High Tech, Industrial Goods, Chemistry and Pharma, Finance and Energy. This early categorisation, however, makes it also difficult to imagine other usages in other areas, while it does hardly consider feedbacks across industries and larger impacts on society, which will then, in turn, have consequences for all actors, including businesses.

Building blocks for the future quantum-AI world.
If we synthesise these approaches, as well as others, finding out future - and current - application and use for quantum computing, as well as more generally quantum science, tends to follow two paths, that may then be combined.

First, and logically because we deal with new computing facilities, actors use types of algorithms as starting points and categories to envision future quantum computing applications. 

We thus have mainly quantum optimization algorithms and quantum machine learning. We find also simulations and notably Monte Carlo simulations/methods, as well as differential equations.

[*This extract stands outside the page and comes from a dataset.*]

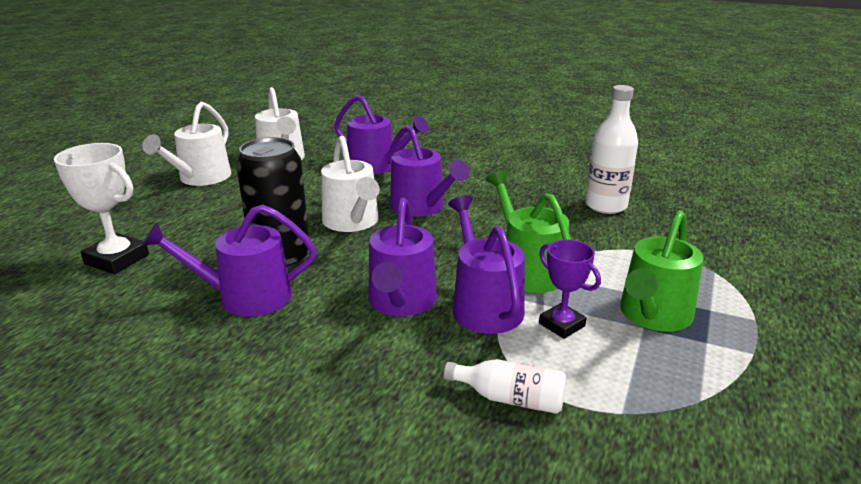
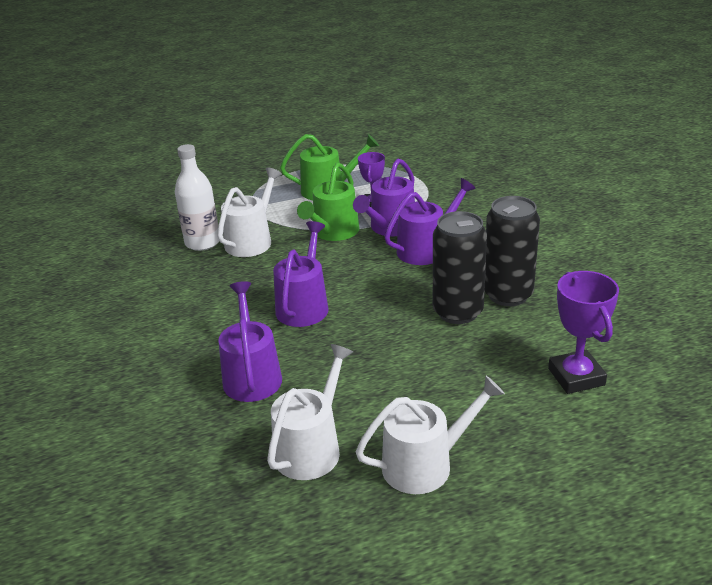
camera: 130 degrees left, 5 degrees up
white trophy [54,143,149,274] -> purple trophy [548,271,619,394]
purple watering can [142,205,317,317] -> black can [485,196,540,306]
white watering can [321,136,380,232] -> white watering can moved to [217,167,282,257]
white bottle [444,359,566,414] -> none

Because of Shor's algorithm, quantum computing and cryptography should belong here. However, we shall also consider this section, as well as the related quantum communication field, notably because of their impacts on intelligence and counter-intelligence, as a complete layer, impacting all others.


Second, various scientific disciplines try to develop a quantum approach to their field and investigate if quantum mechanics can improve their scientific understanding. In that case, they benefit from the new quantum computing approaches, including the development of quantum algorithms.